A judgement passed today by a Federal High Court in Abuja, absolved President Buhari of blame as Oil Minister following Ibe Kachikwu’s appointment as Minister of State, Petroleum Resources (assistant minister).
The judgement was passed on the suit filed by a former President of the Nigerian Bar Association, Dr. Olisa Agbakoba (SAN), who urged the court to restrain Buhari from continuing to hold the office of the Minister of Petroleum Resources.
While Olisa Agbakoba had contended that Section 138 of the 1999 Constitution forbids the President from “holding any other executive office or paid employment”, the court explained that the phrase “hold” in Section 138 of the constitution “meant to preside, act, to possess, occupy or conduct the actual day to day running of the office.”
The court further disclosed that there would have been a violation if Buhari had not appointed someone else — Dr. Ibe Kachikwu — to oversee the day-to-day running of the Ministry of Petroleum Resources.
“Merely proclaiming/announcing that he (the President) was the Minister of Petroleum is not enough to conclude that he holds the office of minister,” the court reportedly declared.
In his 14-paragraph affidavit, Olisa Agbakoba who contended that Buhari was not screened for the ministerial job by the Senate as required by the constitution, urged the court to determine “whether, by virtue of Section 147(2) of the 1999 Constitution, the President can hold the office of the Minister of Petroleum Resources, without confirmation by the Senate of the National Assembly.”
“I verily believe that the governance chaos in the NNPC could not have occurred if the President is not also the Minister of Petroleum Resources.
“I am aware that the NNPC provides up to 90 percent of the revenue accruing to Nigeria.
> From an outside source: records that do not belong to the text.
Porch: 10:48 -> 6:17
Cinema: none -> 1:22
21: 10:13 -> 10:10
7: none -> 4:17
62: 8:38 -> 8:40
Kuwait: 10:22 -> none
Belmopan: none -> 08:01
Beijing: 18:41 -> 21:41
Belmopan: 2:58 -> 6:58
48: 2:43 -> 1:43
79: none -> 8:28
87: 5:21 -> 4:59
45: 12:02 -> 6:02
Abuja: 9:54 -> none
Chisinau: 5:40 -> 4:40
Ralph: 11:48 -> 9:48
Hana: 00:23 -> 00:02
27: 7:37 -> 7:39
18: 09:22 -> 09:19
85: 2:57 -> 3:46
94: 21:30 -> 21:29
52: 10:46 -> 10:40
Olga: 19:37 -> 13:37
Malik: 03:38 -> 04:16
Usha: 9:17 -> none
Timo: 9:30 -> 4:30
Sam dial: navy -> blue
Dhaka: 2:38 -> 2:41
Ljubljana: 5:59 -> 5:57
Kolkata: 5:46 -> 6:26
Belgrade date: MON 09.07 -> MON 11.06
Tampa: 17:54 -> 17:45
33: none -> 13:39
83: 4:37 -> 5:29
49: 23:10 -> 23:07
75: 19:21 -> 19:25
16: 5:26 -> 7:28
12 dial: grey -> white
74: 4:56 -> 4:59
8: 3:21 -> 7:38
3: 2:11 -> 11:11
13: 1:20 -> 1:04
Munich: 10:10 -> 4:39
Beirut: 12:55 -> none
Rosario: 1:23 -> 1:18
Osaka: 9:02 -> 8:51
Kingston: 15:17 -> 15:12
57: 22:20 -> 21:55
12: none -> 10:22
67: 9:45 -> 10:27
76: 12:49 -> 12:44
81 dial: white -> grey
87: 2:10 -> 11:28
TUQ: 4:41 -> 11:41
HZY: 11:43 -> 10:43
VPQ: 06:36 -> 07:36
I am worried that the crisis in the NNPC will greatly reduce Nigeria’s revenue-generating capacity and will affect the revenue distributable to federal, state and local governments in Nigeria.
“This will gravely affect development nationwide and drastically impact one and all Nigerians, including those in Anambra State (my state of origin) and Lagos State (my state of residence).
“I looked at Section 138 of the 1999 Constitution and I verily believe it disqualifies the President from holding executive office including that of the Minister of Petroleum, during his tenure of office as President.
“I know that the President did not go through nomination process and confirmation by the Senate, before holding the office of Minister of Petroleum Resources.
“I again looked at Section 147(2) of the 1999 Constitution and I verily believe it prohibits anybody from holding the office of a Minister of the Federation, without confirmation by the Senate,” Agbakoba had said.